--- START ---

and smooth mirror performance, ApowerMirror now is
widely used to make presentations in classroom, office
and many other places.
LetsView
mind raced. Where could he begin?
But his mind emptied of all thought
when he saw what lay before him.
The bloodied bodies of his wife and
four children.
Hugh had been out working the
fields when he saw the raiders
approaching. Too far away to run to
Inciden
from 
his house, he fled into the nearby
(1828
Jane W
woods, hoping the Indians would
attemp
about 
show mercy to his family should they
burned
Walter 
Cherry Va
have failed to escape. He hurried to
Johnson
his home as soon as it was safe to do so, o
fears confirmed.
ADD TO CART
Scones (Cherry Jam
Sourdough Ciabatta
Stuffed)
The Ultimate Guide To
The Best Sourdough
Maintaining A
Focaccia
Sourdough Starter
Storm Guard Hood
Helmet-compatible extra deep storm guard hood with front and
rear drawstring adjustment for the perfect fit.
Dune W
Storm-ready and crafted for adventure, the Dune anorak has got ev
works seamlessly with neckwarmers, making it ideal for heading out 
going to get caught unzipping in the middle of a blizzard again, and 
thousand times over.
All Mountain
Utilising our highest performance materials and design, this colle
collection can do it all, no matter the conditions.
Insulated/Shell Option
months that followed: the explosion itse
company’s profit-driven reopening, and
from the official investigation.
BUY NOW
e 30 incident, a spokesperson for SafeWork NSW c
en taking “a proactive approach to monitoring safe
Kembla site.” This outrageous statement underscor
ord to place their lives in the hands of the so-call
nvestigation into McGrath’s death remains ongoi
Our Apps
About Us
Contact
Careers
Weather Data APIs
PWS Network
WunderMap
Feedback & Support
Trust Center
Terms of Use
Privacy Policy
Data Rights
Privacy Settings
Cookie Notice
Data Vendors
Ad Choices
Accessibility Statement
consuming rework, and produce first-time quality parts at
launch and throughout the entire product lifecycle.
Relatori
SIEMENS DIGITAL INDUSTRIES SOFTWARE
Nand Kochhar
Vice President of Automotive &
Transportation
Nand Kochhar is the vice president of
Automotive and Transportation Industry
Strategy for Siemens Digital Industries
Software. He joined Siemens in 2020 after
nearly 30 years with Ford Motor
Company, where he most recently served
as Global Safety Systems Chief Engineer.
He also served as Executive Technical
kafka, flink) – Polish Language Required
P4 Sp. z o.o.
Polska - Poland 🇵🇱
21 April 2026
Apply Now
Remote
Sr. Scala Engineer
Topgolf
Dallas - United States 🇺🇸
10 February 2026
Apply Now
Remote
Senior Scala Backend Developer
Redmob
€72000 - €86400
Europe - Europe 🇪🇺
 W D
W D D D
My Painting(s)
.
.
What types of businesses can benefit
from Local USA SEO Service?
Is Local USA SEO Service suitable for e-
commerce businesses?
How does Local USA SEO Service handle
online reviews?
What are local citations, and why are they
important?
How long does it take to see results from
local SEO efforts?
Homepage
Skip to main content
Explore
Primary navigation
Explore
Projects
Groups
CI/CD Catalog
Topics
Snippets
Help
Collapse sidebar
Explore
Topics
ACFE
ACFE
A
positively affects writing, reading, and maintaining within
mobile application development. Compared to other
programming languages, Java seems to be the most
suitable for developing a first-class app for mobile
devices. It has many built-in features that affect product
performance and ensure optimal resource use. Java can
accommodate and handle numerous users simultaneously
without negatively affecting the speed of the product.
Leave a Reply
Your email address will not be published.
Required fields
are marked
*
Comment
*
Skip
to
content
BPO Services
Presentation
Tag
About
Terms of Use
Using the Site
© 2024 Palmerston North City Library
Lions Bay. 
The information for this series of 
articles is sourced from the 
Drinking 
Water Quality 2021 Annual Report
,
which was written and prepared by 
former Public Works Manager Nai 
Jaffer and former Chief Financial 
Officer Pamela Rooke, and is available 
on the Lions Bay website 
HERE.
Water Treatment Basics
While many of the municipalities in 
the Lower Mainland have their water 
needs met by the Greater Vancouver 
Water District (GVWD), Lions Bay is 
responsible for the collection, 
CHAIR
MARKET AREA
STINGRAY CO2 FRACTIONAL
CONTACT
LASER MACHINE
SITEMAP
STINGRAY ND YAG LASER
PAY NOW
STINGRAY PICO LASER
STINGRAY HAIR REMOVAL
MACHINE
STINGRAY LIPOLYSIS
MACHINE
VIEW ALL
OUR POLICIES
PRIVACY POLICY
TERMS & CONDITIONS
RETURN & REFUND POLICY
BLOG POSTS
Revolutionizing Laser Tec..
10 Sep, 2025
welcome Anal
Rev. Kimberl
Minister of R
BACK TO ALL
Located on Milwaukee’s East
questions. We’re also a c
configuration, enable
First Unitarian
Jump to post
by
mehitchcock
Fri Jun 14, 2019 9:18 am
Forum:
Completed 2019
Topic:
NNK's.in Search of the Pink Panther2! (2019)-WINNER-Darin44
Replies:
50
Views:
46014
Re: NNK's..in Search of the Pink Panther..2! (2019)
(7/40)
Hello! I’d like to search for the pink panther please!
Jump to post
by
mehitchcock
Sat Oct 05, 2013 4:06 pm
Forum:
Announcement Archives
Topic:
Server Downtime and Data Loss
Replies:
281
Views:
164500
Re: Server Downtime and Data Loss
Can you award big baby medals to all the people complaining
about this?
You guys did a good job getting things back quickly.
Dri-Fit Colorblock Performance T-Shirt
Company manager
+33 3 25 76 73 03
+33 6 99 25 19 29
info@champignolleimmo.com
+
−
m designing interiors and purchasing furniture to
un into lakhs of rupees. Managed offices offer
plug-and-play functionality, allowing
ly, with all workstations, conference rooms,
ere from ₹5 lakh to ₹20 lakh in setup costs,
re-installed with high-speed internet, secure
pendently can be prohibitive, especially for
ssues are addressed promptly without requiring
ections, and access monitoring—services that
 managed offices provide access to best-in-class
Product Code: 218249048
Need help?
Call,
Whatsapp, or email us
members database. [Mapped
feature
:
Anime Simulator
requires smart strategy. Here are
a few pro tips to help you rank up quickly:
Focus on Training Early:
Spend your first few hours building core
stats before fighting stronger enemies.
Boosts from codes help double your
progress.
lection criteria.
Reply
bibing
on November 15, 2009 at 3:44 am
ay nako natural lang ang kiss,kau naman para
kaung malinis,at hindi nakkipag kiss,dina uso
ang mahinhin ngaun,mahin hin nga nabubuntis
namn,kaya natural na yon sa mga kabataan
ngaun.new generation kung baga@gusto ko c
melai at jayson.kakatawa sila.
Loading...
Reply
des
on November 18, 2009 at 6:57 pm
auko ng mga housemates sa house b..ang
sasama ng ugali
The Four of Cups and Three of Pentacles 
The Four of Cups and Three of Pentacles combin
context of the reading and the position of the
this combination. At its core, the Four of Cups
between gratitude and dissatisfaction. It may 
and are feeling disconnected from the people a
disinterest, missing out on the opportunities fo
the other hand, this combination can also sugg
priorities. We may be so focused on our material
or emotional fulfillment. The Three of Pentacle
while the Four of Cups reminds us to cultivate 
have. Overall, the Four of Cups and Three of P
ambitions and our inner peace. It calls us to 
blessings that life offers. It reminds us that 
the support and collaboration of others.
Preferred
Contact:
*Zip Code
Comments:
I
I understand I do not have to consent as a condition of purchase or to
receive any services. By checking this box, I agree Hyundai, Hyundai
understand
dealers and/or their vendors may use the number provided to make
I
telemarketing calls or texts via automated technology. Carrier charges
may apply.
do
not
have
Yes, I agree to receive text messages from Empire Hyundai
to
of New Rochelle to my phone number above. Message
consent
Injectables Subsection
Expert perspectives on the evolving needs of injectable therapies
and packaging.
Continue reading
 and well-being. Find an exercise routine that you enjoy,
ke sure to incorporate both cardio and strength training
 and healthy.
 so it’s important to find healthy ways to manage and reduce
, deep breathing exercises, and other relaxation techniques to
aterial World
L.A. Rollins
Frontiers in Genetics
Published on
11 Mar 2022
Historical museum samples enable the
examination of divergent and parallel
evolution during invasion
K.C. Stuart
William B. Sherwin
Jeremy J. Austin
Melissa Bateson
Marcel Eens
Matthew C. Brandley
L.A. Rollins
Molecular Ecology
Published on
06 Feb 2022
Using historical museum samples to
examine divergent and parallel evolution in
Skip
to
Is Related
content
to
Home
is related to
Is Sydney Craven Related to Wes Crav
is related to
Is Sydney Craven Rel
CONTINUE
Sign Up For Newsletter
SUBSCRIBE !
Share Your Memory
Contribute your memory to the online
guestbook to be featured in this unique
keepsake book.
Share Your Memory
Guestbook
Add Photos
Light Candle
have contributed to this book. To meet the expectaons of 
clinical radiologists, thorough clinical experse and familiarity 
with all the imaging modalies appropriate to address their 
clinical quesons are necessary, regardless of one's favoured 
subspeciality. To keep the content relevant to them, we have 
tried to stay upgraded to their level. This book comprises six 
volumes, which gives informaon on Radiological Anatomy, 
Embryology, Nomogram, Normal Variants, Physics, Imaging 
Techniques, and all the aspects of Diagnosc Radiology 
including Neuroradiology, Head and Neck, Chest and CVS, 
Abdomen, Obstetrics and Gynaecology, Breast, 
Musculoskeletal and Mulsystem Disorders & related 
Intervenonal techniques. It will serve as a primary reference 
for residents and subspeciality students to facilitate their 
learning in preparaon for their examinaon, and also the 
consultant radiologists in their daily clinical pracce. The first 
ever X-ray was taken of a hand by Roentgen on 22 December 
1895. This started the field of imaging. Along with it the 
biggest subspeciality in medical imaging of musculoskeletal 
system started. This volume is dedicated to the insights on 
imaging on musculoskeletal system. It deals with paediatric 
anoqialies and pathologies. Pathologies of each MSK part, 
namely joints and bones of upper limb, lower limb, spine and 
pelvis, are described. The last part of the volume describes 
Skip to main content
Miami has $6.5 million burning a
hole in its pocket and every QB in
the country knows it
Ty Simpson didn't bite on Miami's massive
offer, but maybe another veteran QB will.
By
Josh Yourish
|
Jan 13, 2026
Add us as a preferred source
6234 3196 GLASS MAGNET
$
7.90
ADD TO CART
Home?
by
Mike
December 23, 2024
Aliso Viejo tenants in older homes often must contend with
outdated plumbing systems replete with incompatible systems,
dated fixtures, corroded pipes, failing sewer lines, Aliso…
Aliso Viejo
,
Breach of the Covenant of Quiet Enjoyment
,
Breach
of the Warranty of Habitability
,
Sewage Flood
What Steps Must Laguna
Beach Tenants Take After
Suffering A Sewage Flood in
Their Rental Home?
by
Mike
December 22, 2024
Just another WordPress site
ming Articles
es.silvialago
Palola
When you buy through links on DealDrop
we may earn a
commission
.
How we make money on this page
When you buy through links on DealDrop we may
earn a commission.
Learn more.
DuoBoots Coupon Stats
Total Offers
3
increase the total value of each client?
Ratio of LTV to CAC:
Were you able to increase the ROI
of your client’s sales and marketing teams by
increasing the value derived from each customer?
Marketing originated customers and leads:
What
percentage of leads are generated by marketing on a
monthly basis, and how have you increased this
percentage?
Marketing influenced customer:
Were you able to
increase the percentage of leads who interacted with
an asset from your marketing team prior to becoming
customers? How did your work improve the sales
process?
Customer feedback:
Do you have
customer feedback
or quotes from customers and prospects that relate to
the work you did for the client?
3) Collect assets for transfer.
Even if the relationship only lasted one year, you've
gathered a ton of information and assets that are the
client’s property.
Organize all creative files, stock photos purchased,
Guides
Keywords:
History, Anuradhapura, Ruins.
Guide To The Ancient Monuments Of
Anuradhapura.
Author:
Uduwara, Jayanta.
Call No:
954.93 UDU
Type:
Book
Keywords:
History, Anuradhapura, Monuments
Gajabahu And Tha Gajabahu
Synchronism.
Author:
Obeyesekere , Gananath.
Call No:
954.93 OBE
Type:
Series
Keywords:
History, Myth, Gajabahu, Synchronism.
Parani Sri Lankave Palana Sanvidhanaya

--- END ---

Work to complete
Go over the listing above and copy out each line that includes "reminds".

Task response
while the Four of Cups reminds us to cultivate 
blessings that life offers. It reminds us that 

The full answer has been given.